> _EXCERPTED PASSAGE_
== Segment start ==
The included studies in the IPDMA should also be clearly reported following the preferred Reporting Items for Systematic Reviews and Meta‐Analyses (PRISMA) or Meta‐analysis Of Observational Studies in Epidemiology (MOOSE) for randomized controlled trials or observational studies, respectively.

There is additional information that should be reported to supplement the above‐mentioned guidelines. That includes whether ethic approval was necessary, and, if so, granted, and if there is protocol for the project where it can be found.

In this type of studies, it is also very important to report why and how the IPDMA was done. Therefore, the research question of interest needs to be clearly stated and answered in the report. In addition, information on the methods and approaches used in the IPDMA should be described. It should include: (1) the process used to identify the relevant studies included in the analysis and how original authors were contacted, (2) the number of authors initially approached for data, (3) the number of authors that did not provide individual data and the reasons why, and (4) the number of authors who provide individual patient data and whether all available data was provided, or, if not, why data were omitted.

Focusing on the data that were included on the IPDMA, a good report should include a summary of the number of patients and patients' characteristics within each of the original studies, along with an overall overview of all the data together, and how many patients per study were included. In the specific case of IPDMA with PK analysis, specific technical details from the individual studies should also be included, such as how many samples were included from every trial, differences in study design (e.g., sampling schedules and doses given), limit of quantification of different assays or percentage of samples BLOQ. A detailed report of the population PK modeling and statistical analysis to obtain the results is also required. Details of any missing data and how that was handled must be also reported.

Suggested information to report include whether the individual participant data results for each study were comparable with the published results, and, if not, why not (e.g., did the IPDMA performed contained updated information on the matter of interest?).

Because the nature of an IPDMA implies that the number of data that you are going to be managing is usually higher to what you would be with an original study, visual explorations and analysis are very important. Data visualization can be understood as the practice of translating information into a visual context, to make data easier for the human brain to understand and pull insights from, and therefore graphical representations of the data are essential tools to comprehensively represent data and raise the readability of the analysis. Input individual data should always be presented, using different stratifications of interest, if applicable (e.g., figures showing the input individual data, visual predictive checks [VPCs], including original data and not only summary statistics). Similarly, figures showing the results would also be needed. Good visual representations of the data and results are always going to boost the reader's interest and are going to make science more accessible to all. Results tailored to the peculiarities of the data that are being analyzed should be shown. If, for instance, the modeler is dealing with different BLOQ levels per study, the diagnostic plots should also reflect that. There is no automated tool, to our knowledge, capable of dealing with multiple LLOQs to generate VPCs to diagnose the model. Therefore, to create them, one should do simulations with the final model and plot the VPCs accordingly, creating a tailored VPC code that reflects the characteristics of the integrated analysis.
== Segment end ==
> _EXERCISE SET_
1. Based on the passage on reporting an IPDMA, mark each statement yes or no, and quote the exact words of the passage that decide it: (a) A report should state whether ethic approval was needed. (b) An automated tool can produce VPCs when studies have multiple LLOQs. (c) Figures of input individual data may show summary statistics alone.
2. Resume the passage on reporting an IPDMA, starting after its final sentence about tailored VPC code.
The lines that come next have no connection to the passage on reporting an IPDMA.

> _ENTRIES SUPPLIED_
== Segment start ==
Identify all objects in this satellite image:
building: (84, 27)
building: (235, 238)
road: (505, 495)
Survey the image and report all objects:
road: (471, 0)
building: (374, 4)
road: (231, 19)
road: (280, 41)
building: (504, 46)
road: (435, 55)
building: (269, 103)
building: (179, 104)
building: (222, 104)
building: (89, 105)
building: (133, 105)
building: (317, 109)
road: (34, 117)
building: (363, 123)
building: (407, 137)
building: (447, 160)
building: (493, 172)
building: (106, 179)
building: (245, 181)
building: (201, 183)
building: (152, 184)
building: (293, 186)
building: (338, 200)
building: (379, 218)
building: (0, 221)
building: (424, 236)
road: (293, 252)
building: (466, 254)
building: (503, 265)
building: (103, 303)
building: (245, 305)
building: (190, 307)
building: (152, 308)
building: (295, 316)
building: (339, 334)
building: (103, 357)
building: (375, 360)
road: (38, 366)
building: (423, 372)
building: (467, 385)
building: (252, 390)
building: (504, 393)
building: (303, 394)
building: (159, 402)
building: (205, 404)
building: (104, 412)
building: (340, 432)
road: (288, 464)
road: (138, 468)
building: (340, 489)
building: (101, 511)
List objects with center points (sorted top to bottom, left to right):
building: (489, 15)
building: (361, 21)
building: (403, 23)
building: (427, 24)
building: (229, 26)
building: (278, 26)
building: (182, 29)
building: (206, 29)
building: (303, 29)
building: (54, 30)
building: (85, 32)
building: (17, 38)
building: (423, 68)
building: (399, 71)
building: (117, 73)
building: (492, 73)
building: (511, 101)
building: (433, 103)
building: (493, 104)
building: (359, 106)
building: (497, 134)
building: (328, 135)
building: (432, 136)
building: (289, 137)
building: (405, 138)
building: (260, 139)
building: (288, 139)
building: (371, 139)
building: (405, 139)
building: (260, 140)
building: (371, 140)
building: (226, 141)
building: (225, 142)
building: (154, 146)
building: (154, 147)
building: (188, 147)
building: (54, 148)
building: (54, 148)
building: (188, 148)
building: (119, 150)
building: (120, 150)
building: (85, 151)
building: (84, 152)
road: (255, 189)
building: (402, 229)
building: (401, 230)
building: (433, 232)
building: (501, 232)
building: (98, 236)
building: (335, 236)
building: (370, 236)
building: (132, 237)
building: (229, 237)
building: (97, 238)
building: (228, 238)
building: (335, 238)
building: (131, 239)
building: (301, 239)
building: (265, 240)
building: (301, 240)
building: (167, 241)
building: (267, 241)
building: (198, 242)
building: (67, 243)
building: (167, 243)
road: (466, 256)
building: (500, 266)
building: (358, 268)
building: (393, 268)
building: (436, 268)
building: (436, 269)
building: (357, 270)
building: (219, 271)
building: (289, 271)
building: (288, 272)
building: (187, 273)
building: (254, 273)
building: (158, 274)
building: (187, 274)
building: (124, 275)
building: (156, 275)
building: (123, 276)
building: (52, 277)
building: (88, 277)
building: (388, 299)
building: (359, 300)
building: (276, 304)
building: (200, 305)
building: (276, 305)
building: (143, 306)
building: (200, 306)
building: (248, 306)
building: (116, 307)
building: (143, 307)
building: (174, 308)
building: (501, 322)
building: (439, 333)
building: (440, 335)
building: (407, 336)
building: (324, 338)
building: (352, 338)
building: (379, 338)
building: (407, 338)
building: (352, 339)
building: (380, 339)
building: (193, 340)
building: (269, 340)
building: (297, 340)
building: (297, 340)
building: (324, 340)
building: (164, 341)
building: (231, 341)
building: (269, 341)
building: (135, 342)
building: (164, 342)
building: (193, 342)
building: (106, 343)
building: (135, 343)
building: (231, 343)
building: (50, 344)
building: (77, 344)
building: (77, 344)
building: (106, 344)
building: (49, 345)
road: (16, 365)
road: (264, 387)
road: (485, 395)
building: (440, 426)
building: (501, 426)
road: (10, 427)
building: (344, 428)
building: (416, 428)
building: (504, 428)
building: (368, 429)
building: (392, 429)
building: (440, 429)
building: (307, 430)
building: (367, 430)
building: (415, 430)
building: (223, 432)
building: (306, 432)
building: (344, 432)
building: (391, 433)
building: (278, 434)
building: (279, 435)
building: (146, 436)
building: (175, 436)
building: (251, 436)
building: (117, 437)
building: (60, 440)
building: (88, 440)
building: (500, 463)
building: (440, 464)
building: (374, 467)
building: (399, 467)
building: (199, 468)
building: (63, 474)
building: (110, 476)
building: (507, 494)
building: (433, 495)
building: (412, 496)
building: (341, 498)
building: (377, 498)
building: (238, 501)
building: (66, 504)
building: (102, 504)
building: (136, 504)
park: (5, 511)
== Segment end ==
> _RESPONSES IN ORDER_
1.
(a) Yes: "That includes whether ethic approval was necessary, and, if so, granted"
(b) No: "There is no automated tool, to our knowledge, capable of dealing with multiple LLOQs to generate VPCs to diagnose the model."
(c) No: "including original data and not only summary statistics"

2.
Going back to the research question of interest, good figures and visualizations that back up the obtained answer and carry important messages on their own should be included in the report, meaning that the figure itself needs to provide a clear message. If, for example, the project's objective is to provide dosing recommendations in a pediatric population, and the IPDMA found postnatal age as a significant covariate, one wants to include exposure visualizations stratified by that covariate (e.g., boxplots stratified by grouped age values) to highlight how the covariate can be utilized in the dosing recommendation to adjust the dose for a certain age group. This will be more informative than, for example, a VPC stratified by age group, which could be supplementary for the reader to assess the model fit.

It is important to have in mind that a PK IPDMA should follow the good reporting recommendations for PK studies, in addition to specific details that have been mentioned above. These good reporting practices have been published before, and collect guidelines on how PK studies should be reported. ⁵³ , ⁵⁴ , ⁵⁵ In addition, a checklist of what to include when reporting IPDMAs is shown in Appendix S1.

WHAT ARE THE ADVANTAGES AND DISADVANTAGES OF A META‐ANALYSIS OF INDIVIDUAL PATIENT DATA?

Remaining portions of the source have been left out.